Problem statement >>
In the copy of the lines below, leave out pictures and print everything else exactly.

Data shown >>
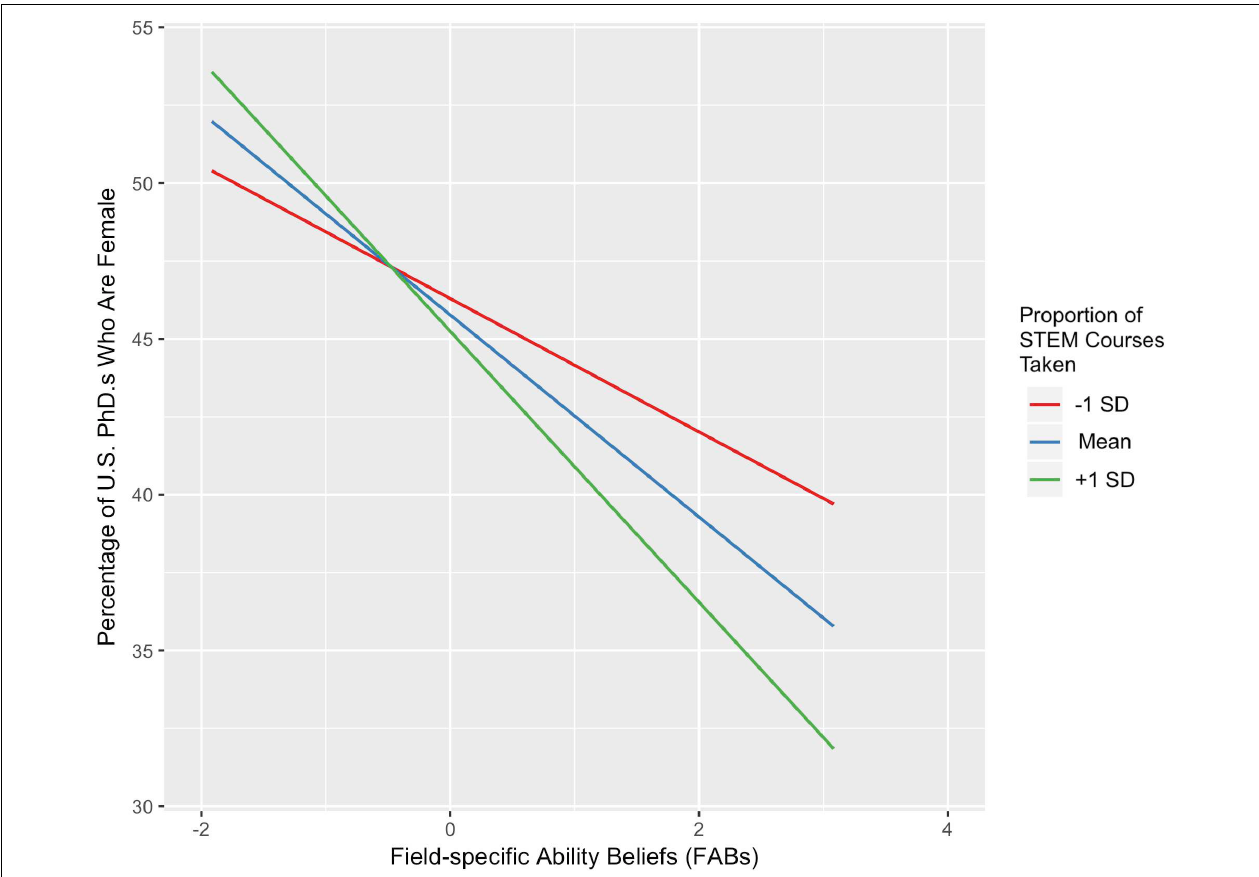
FIGURE 2 | The relationship between beliefs about the necessity of brilliance for success in a field and the percent of women in that field, operationalized as percent of women earning Ph.D’s in 2011. Both subjects and field are random effects. The green and red lines represent the predicted slope for students 1 standard deviation above and below the mean in proportion of pSTEM courses taken, respectively; the blue line depicts the predicted slope for students at the mean of proportion of pSTEM courses taken. FABs is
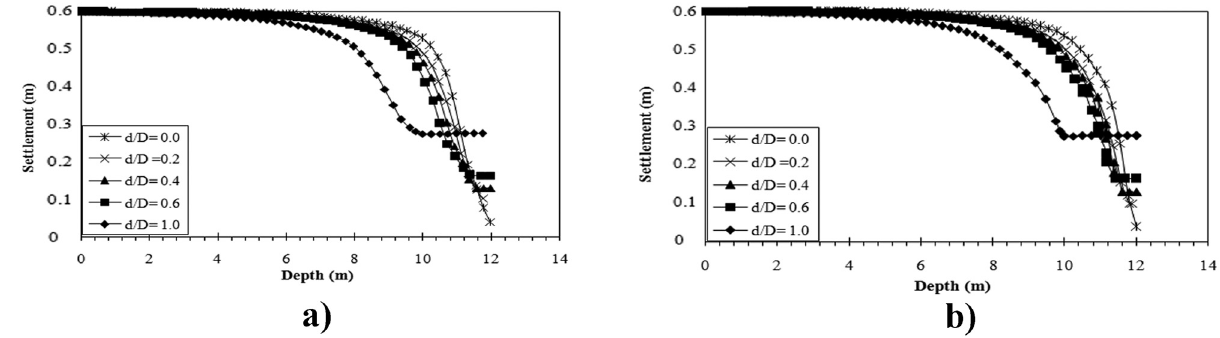
Figure 10: Settlement with depth after collapsing stage with di ff erent skirt ratio. ( a ) Below the center of footing. ( b ) Adjacent to the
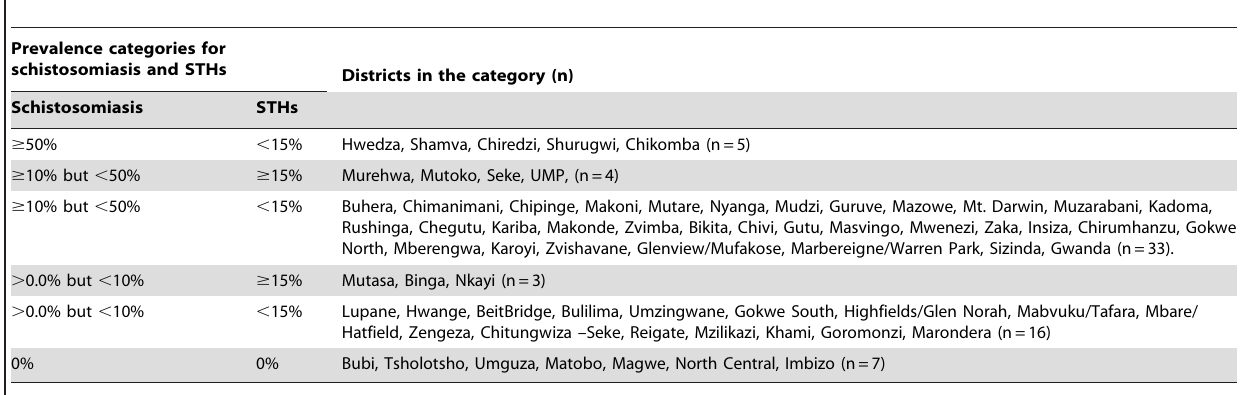
Table 6. Classification of 68 districts in Zimbabwe according to prevalence and overlap of schistosomiasis and STH in 2011.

Result for this exercise >>
FIGURE 2 | The relationship between beliefs about the necessity of brilliance for success in a field and the percent of women in that field, operationalized as percent of women earning Ph.D’s in 2011. Both subjects and field are random effects. The green and red lines represent the predicted slope for students 1 standard deviation above and below the mean in proportion of pSTEM courses taken, respectively; the blue line depicts the predicted slope for students at the mean of proportion of pSTEM courses taken. FABs is
Figure 10: Settlement with depth after collapsing stage with di ff erent skirt ratio. ( a ) Below the center of footing. ( b ) Adjacent to the
Table 6. Classification of 68 districts in Zimbabwe according to prevalence and overlap of schistosomiasis and STH in 2011.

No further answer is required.